Наконец, Данчеккер тихо продолжил свой рассказ. – Мы уже давно подозревали, что лунарианцы, а стало быть, и люди, появились благодаря беспрецедентной мутации, которая должна была возникнуть в эволюционной линии приматов, которые тогда были изолированы на Минерве. Плюс ко всему, мы заметили, что в процессе эволюции предки человека каким-то образом избавились от механизма самоиммунизации, который имелся у других животных. Теперь мы не просто знаем, что все действительно было именно так, но и понимаем, как это произошло. По сути, тем же путем развивались и многие другие виды, но все они, кроме одного, погибли вместе с Минервой. И только один – Человек в обличии лунарианцев – смог вернуться на Землю. – Данчеккер прервался и сделал глубокий вдох. – Беспрецедентная мутация действительно возникла на Минерве, но вовсе не естественным путем.
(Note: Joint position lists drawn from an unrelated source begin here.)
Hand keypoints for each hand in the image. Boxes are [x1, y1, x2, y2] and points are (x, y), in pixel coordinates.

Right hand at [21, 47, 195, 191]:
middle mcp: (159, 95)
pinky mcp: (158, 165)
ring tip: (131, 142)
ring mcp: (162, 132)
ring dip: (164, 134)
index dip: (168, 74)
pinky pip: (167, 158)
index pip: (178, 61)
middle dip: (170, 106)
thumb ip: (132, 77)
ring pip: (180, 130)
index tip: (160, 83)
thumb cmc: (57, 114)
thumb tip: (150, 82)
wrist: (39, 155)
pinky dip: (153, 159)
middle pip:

Современный Человек, к счастью, не обладает теми экстремальными качествами, которые привели лунарианцев к их печальному концу, но наследие наших предков, так или иначе, вписано в страницы нашей истории. Хомо сапиенс – не что иное, как конечный результат неудачной серии ганимейских экспериментов с генетикой.

– Ганимейцы считают, что Человек медленно, но верно оправляется от той самой неуравновешенности и навязчивой жестокости, которые и погубили лунарианцев. Будем надеяться, что они не ошиблись.
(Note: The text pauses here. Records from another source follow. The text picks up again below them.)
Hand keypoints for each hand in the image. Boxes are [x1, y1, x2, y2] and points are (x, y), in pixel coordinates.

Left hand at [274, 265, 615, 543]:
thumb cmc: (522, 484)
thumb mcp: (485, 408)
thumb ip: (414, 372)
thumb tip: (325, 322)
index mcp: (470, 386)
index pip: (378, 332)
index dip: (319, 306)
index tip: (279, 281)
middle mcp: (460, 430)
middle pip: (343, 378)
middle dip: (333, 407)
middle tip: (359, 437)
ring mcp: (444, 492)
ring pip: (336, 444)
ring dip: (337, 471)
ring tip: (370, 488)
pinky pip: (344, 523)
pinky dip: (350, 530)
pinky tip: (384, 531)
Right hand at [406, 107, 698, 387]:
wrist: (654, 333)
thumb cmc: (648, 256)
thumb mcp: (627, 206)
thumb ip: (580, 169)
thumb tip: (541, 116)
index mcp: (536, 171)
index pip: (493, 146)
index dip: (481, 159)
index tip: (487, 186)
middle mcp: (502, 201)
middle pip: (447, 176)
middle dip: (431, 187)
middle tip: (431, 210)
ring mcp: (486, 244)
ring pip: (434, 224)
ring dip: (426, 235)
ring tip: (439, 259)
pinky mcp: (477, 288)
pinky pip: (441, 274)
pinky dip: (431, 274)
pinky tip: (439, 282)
Долгое время никто из них не произносил ни слова. Как иронично, – думал Хант, – что после всего сказанного ганимейцами именно их расе предстояло стать первопричиной всех событий, случившихся за последние двадцать пять миллионов лет. Приматы Минервы эволюционировали в разумных существ, на планете успела зародиться и исчезнуть лунарианская цивилизация, на Земле пролетели пятьдесят тысяч лет человеческой истории, а Шапирон все это время был в космосе, под защитой таинственных законов природы, способных искажать само время и пространство.

– Результат неудачной серии ганимейских экспериментов с генетикой.
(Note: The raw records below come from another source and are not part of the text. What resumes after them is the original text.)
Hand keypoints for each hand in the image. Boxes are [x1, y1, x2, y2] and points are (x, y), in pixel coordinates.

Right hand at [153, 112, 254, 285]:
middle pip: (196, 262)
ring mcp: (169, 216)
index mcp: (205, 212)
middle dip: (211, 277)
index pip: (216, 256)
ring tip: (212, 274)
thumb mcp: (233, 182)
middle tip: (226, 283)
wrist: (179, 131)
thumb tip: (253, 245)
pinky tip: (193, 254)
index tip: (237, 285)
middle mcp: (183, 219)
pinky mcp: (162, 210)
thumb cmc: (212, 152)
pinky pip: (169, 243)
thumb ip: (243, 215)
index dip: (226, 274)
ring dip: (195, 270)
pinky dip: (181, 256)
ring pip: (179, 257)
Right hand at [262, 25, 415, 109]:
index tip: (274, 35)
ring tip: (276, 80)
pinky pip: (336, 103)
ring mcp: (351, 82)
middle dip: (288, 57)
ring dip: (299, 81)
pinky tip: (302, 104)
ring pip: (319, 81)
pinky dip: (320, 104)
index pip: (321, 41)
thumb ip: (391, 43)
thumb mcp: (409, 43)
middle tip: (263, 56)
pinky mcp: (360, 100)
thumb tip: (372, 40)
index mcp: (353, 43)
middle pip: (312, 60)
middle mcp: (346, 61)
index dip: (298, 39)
Хант эхом вторил словам Данчеккера. – Они стоят у истоков всей этой истории. Вернувшись, они обнаружили, что мы умеет летать на космических кораблях и строить термоядерные реакторы, и решили, что мы развиваемся с немыслимой быстротой. Но в то же время именно они заварили эту кашу в своих же лабораториях двадцать пять миллионов лет назад… а потом просто выбросили, посчитав неудачным экспериментом! Довольно занятная мысль, Крис. Чертовски занятная. А теперь они покинули нас навсегда. Интересно, что бы они сказали, если бы узнали то, что теперь знаем мы.

Данчеккер ответил не сразу и какое-то время задумчиво разглядывал поверхность стола, будто решая, стоит ли озвучивать мысли, которые в этот момент кружились у него в голове. Наконец, он вытянул руку и принялся бездумно поигрывать с ручкой. Когда он заговорил, то не стал смотреть в глаза Ханту и продолжал наблюдать, как ручка делает все новый и новый оборот между его пальцев.

– Знаешь, Вик, за последние несколько месяцев перед отлётом ганимейцы всерьез заинтересовались самыми разными аспектами земной биохимии, включая все доступные нам данные по Чарли, человеку и олигоценовым животным с базы Копёр. Долгое время любопытство било из них ключом, ЗОРАК даже не успевал подыскивать нужные вопросы. Но затем, где-то с месяц назад, они вдруг замолчали. И больше никогда не возвращались к этой теме.

Профессор поднял голову и смерил Ханта прямым, беспристрастным взглядом.

– Кажется, я знаю почему, – едва слышно добавил он. – Видишь ли, Вик, они все знали. Знали, что привели в этот враждебный мир жалкое, искалеченное существо, вынудив его бороться за жизнь вопреки безнадежным шансам, а когда вернулись, то обнаружили, что их былое творение стало гордым завоевателем-триумфатором, дерзко высмеивающим любые неурядицы, которые ему подкидывает Вселенная. Из-за этого они и улетели. Ганимейцы считают, что их долг – дать Человеку свободу совершенствовать выстроенный им мир так, как он сам того пожелает. Они знают, чем мы были, и видят, в кого мы превратились с тех пор. Они чувствуют, что с нас хватит и прошлых вмешательств и что сами мы куда лучше распоряжаемся собственной судьбой.

Данчеккер отбросил ручку в сторону, поднял глаза и напоследок добавил:

– И почему-то, Вик, мне кажется, что мы их не разочаруем. Худшее уже позади.